Deal volume will drop to $7.1 billion (Dh26.05 billion) this year from $9.3 billion in 2011, the Rye, a New York-based broker-dealer and research firm said in a report. That follows last year's doubling of the market from $4.6 billion in 2010.
"The reversal is based on expected exits by many of the largest consumer web and social-media companies, and a decline in large private companies with motivated selling shareholders," Nyppex said.
Facebook filed to go public on February 1, seeking to raise $5 billion in the largest web IPO on record. That follows share sales last year of professional-networking site LinkedIn Corp, daily-deal site Groupon Inc and social-gaming company Zynga Inc.
Those companies each reached valuations of more than $1 billion on the private markets through trading on exchanges like SecondMarket Inc and SharesPost Inc and through transactions where early employees and equity owners sold to investors like Digital Sky Technologies and Elevation Partners LP. Primary deals, by contrast, involve buying newly issued stock directly from the company.
Company insiders
Facebook jumped about 73 per cent in value on the secondary market last year to $71.2 billion, according to Nyppex. The biggest gainer was microblogging service Twitter Inc, which more than doubled to $8.52 billion.

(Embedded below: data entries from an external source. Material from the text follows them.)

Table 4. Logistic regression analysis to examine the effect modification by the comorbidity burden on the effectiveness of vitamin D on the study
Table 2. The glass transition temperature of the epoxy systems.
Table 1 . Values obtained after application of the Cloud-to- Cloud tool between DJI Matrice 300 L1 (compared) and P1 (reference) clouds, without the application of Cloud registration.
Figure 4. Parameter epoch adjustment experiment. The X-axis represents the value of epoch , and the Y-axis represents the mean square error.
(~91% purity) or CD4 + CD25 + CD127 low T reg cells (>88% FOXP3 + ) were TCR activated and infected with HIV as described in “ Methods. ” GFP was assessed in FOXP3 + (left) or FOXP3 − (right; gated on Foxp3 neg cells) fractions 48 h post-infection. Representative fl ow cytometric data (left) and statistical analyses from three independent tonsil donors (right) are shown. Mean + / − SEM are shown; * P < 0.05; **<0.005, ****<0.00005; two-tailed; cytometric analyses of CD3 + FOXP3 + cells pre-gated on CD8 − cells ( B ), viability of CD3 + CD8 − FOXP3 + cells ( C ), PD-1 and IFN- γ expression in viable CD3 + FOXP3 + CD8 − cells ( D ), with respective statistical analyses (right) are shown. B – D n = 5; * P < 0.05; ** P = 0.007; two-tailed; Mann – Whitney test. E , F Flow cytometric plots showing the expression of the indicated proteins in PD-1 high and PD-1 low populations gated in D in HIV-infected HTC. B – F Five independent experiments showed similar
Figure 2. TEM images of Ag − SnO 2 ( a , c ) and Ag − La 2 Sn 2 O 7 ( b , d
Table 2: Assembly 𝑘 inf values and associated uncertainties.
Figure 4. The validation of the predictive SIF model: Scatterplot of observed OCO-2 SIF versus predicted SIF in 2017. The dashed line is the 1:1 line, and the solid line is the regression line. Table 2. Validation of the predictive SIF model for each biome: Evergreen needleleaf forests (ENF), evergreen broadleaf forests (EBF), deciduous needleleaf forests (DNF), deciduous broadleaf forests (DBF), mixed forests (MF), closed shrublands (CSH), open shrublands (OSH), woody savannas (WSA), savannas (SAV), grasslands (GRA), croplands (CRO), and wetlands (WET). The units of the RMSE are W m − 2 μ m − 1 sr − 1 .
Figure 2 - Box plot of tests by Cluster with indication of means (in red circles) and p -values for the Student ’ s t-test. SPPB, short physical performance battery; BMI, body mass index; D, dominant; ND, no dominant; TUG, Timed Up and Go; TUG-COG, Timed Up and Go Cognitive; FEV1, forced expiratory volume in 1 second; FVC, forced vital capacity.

Yelp Inc, the consumer-review website that filed for an IPO in November, rose 44 per cent to $705 million.
Secondary-market investors are typically treated like company insiders and barred from selling their stock during the so-called lock-up period, lasting six months after the IPO.
Secondary buyers of a handful of social-media companies, including LinkedIn, Groupon and China's Renren Inc, generated an average 70.7 per cent return on their investments at the time of the IPO. Yet those buyers generated only a 22 per cent average gain after the lock-up period expired, Nyppex said.
The firm's estimates apply to investors who purchased their shares by March 31.
"This analysis illustrates the importance of risk management for shareholders of private consumer web and social-media companies that complete initial public offerings under current market conditions," Nyppex said.